Okuduğu kitapta insan o güne kadar aklına gelmeyen onlarca farklı bakış açısının bir araya geldiğinde nasıl sonuçlar doğurabileceğini görür. Olaylara farklı noktalardan bakıldığında  nasıl farklı çözümler üretilebileceğini özümser.
İş hayatında yine çok sık karşılaşılan bir durumdur farklı bakış açılarına karşı duyarsızlık. Yönetici kendi doğrularıyla çelişen bir bakış açısını dile getiren ekip üyesinin onun gücüne zarar vereceğini düşünür ve bu nedenle farklı sesleri susturmak ya da hafife almak yoluna gider. Bu da ekip içinde özellikle girişken ve değişim yetkinliği güçlü kişileri küstürür. Oysa kitap okuyan bir kişi her fikre saygı duymayı hatta şans vermeyi genel karakteristik özellikleri içine kattığı için ekip içindeki farklı fikirlere destek çıkarak ekip üyelerinin özgüvenlerinin artmasını sağlar.

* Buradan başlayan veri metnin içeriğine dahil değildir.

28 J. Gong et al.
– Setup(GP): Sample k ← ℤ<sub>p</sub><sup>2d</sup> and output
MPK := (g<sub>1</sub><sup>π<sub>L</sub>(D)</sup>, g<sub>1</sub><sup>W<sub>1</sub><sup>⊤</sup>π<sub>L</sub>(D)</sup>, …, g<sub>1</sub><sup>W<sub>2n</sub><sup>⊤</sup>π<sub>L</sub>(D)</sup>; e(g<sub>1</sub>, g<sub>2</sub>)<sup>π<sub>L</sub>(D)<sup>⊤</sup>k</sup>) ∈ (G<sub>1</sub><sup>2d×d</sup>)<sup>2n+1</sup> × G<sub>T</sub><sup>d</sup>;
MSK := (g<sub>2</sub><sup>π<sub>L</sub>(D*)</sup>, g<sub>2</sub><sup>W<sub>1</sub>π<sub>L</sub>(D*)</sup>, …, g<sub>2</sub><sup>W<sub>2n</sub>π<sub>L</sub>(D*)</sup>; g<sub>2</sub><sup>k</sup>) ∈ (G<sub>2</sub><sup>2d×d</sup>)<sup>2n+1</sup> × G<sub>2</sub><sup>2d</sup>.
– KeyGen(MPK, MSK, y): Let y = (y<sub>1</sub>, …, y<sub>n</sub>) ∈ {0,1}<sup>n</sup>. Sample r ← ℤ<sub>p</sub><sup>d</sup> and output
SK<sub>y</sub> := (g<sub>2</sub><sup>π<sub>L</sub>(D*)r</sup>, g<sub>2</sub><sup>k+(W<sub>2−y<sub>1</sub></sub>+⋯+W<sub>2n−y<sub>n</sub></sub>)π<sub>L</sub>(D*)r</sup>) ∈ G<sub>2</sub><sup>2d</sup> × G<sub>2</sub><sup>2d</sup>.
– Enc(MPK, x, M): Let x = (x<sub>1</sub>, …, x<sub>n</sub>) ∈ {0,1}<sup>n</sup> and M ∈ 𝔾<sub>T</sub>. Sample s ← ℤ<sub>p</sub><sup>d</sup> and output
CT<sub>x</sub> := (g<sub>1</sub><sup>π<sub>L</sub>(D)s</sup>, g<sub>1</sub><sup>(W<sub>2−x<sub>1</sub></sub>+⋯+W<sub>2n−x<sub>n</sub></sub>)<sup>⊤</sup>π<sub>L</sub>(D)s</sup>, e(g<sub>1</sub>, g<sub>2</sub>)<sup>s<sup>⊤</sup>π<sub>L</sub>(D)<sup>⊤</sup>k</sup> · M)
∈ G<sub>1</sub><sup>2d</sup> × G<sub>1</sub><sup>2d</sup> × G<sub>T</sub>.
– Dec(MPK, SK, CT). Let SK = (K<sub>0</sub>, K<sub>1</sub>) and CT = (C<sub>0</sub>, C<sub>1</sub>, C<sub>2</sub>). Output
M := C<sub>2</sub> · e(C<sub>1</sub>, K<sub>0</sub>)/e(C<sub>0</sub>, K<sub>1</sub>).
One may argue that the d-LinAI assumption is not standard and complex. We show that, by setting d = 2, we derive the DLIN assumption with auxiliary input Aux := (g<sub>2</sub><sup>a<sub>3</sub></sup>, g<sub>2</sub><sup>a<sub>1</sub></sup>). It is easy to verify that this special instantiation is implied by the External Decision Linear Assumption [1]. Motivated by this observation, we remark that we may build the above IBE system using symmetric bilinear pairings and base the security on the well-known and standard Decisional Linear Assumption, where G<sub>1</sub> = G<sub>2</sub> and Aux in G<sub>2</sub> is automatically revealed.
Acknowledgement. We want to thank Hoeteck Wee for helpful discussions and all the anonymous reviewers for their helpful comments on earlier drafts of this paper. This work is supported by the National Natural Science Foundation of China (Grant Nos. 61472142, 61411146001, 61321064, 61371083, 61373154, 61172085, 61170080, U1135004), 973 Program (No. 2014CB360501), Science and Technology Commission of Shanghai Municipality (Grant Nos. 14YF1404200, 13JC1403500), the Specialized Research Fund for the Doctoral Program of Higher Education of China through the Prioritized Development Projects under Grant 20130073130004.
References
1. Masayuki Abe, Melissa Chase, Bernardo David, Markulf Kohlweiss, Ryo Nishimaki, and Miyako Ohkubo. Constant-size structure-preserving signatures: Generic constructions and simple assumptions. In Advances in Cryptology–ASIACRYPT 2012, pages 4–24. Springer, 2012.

Kitap okumanın kazandırdığı en önemli özellik ise "çözüm üretme" yetkinliğidir. "Pi' nin Yaşamı"nda bir kaplanla iletişim kurmaya çalışırken "Semerkant"ta üç benzemez adamın nasıl olur da yakın arkadaş olabileceğine kafa yorar insan, anlamaya çalışır. "Olasılıksız" da beyin gücünün sınırlarını keşfetmeye çalışırken "Gılgamış"ta kahramanın karşısına çıkan sınavları onunla birlikte aşmaya çalışır. Bu örnekler sonsuz tabi. İşte tüm bunlar olurken beynimiz adeta bütün gücüyle hikayeye arka fon, müzikler, görsel efektler, kostümler, oyuncular ve diğer unsurları hazırlarken bir taraftan da hikayenin akıcılığını sağlamakla ve tüm bu işleri kusursuz bir düzen içinde okuduklarımızı bize en iyi şekilde aktarmakla uğraşmaktadır.
İşte "süreç yönetimi", işte "sonuç ve çözüm odaklılık”.

Tabi burada sadece kitap üzerinden gitsem de üzerinde durmak istediğim konu “okuma” şemsiyesi altındaki araştırma, gözlemleme, merak etme, öğrenme, vb. bütün aktiviteler için geçerlidir.




Söz konusu görev, yönetim ise; okumayan bir bireyin bu görevi layığıyla yerine getirmesi maalesef mümkün olmuyor. Bu nedenle yönetici işe alımlarında ya da atama ve terfilerde bu konunun göz ardı edilmemesi gerektiğini düşünüyorum.

İş Hayatında İletişim ve "Kelebek Etkisi"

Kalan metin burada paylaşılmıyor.